Last time I wrote here about my notes and notetaking, I shared a list from my phone which I then used to write a story, so although I had no idea what the notes actually meant or what they referred to, at least I had a pleasing product from them! I hope maybe the same will emerge from another list I’ve found, this time some of them seem to be hints or suggestions of how as much as what to write:
- writing is an intuitive thing
- we start by exploring a vague idea
- write for you
- everyone has a story, everyone has a river
- she’s interested in water theatre
- blind podding
The first thing, that writing is an intuitive thing is true for me, but I’m sure many people, including other writers would say that it’s not. So often when I observe something, it’s immediately translated into a scene which I might use, the people become characters, the background becomes a set, a narrative other than what’s actually happening begins to form. Sometimes, in fact, I lose track of what is actually happening, or miss what someone is saying because my mind is turning what I’ve just seen into something else. Sometimes the idea sticks and becomes a story, sometimes it just fades away!
We start by exploring a vague idea – this sounds like something I might have said when I was leading a creative writing group. However, I often have vague ideas, as I’ve mentioned above, or maybe from something I have been thinking or wondering, or day-dreaming about. Sometimes it’s the ‘what if…’, the ‘supposing..’, the ‘I wonder what s/he was saying/doing…‘ I have these vague ideas all the time and play about with them, changing a person I’ve observed in real life from young to older, serious to fun, safe to dangerous, or moving a scene in one location to somewhere else, or changing a rainy day to a sunny day, playing with odd little wisps of idea.
Write for you – ok, so sometimes we have to write creatively for a specific purpose, in a lesson, in an exam, to a topic in a writing group or a subject for a competition. We can strive to write better, we can look at writers we admire and try not necessarily to emulate them, but to learn from them. But writing for yourself can mean writing the best you can but to your own standard, to please yourself, to have fun, to challenge yourself to write differently – or not! I suppose the aphorism be your own woman/man fits here, or as Polonius says it better ‘to thine own self be true’ – to thine own writing self be true!
Everyone has a story, everyone has a river – I’m not sure I can exactly explain this. Rivers have always been very important to me – I swam in rivers, boated on rivers, walked and cycled by rivers a lot when I was young. I keep trying to write about me and the rivers I’ve known, but never very satisfactorily. I’ll just have to leave this one with you to interpret for yourself!
She’s interested in water theatre – I have absolutely no idea what on earth I was thinking of, what it means, or how it has any relevance to writing and being creative. However, I will try to write a story which contains this idea if not these exact words… water theatre… hmmm…

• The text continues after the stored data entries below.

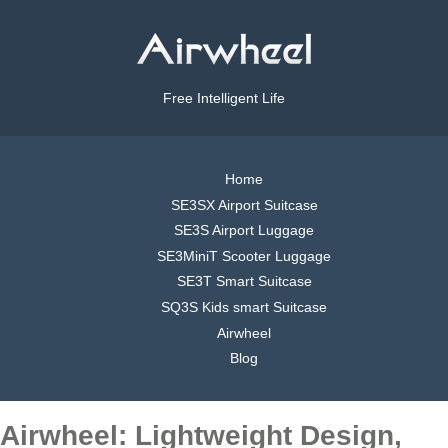
Free Intelligent Life
Home
SE3SX Airport Suitcase
SE3S Airport Luggage
SE3MiniT Scooter Luggage
SE3T Smart Suitcase
SQ3S Kids smart Suitcase
Airwheel
Blog
Airwheel: Lightweight Design,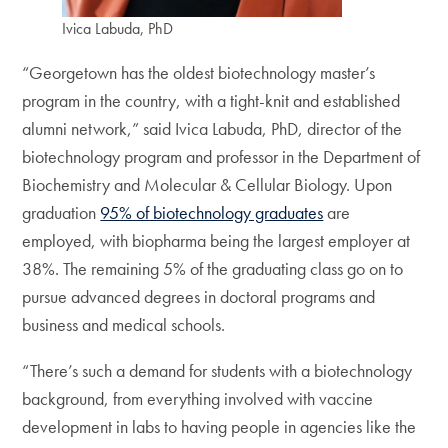
Ivica Labuda, PhD
“Georgetown has the oldest biotechnology master’s
program in the country, with a tight-knit and established
alumni network,” said Ivica Labuda, PhD, director of the
biotechnology program and professor in the Department of
Biochemistry and Molecular & Cellular Biology. Upon
graduation
95% of biotechnology graduates
are
employed, with biopharma being the largest employer at
38%. The remaining 5% of the graduating class go on to
pursue advanced degrees in doctoral programs and
business and medical schools.
“There’s such a demand for students with a biotechnology
background, from everything involved with vaccine
development in labs to having people in agencies like the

Blind podding – no, not a typo for plodding, but podding, and another mystery. However I think I may have meant the type of writing that you do when you have no idea where you’re going, what’s going to happen, what type of person your character might be. In English exams, when the clock was against you, you knew what you were writing was probably without any sense or reason, but you had to keep going in the vain hope that you might please the examiner or they might have a brain-storm and see something of worth in your scribble, maybe that was blind podding. You had no real idea how you were meant to answer, but she carried on desperately, just in case your luck was in. I sometimes feel when I’m writing my stories and it’s all become a bit complicated, if I carry on going, I might be able to untangle the narrative knots and make something of it.